In areas of the country that require heating in the winter, the indoor air can be very dry, which is why some people turn to humidifiers, explains Linsey Marr, a professor at Virginia Tech who studies indoor air. Some areas of the country get very dry in the summer, too, while others don’t experience low humidity at all — like in Florida. That's where Dr. Richard Lockey, a professor of allergy and immunology at University of South Florida Morsani College of Medicine, says he doesn’t recommend them due to the excessive humidity already in the air.
Humidifiers can help moisturize nasal passages and ease congestion, and they also can improve dry skin, which can be problematic as we get older due to itching and potential infections, Lockey notes.
Do humidifiers work?
The effectiveness of using a humidifier for health is “hit or miss,” says Dr. Panagis Galiatsatos, a pulmonary and critical care medicine doctor at Johns Hopkins Medicine and assistant professor at the Johns Hopkins School of Medicine.

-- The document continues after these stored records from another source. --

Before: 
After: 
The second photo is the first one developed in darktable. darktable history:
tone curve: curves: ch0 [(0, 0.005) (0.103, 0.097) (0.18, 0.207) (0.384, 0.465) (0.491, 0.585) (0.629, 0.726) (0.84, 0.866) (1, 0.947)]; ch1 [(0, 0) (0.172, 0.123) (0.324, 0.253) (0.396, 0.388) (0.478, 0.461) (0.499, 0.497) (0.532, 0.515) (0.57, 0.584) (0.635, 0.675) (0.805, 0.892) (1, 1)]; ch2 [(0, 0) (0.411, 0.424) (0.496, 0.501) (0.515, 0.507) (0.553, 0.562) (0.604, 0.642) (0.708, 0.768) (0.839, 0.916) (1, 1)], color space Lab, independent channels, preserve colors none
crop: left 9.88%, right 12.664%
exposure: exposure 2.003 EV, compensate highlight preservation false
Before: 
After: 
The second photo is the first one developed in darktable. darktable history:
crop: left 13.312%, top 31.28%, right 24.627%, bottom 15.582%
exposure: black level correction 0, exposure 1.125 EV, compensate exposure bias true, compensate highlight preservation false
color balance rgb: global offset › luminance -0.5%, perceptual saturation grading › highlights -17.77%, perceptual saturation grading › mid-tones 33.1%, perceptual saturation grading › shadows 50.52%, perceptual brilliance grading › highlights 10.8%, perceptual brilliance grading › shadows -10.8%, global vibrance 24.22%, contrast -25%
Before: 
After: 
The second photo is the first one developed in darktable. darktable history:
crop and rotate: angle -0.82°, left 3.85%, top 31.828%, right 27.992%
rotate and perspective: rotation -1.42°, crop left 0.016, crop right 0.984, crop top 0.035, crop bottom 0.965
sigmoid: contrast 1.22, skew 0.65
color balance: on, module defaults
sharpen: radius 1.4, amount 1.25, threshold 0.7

Some quality research finds the machines didn’t improve nasal congestion or dry skin. A 2021 report in Cochrane Database Systematic Reviews on 12 existing studies found that indoor air humidification in workplaces had little to no effect on eye, nose and skin dryness. But Galiatsatos, who’s also a spokesperson for the American Lung Association, sees a lot of people who swear by them.
An older study published in Indoor Air: International Journal of Indoor Environment and Health showed humidity was helpful to ease skin, back of throat and nasal dryness as well as congestion issues.
Although the evidence is mixed, Galiatsatos says humidifiers likely work for some people.
Some studies have found they may also help reduce viruses. Higher humidity levels in the home can help eliminate viruses, according to an older study in PLOS One showing flu particles were less infectious when humidity levels hit 40 percent.
“Dry air seems to be associated with a weaker immune response and greater survival of some respiratory viruses, so increasing the humidity may help reduce the risk of getting a respiratory illness,” Marr says.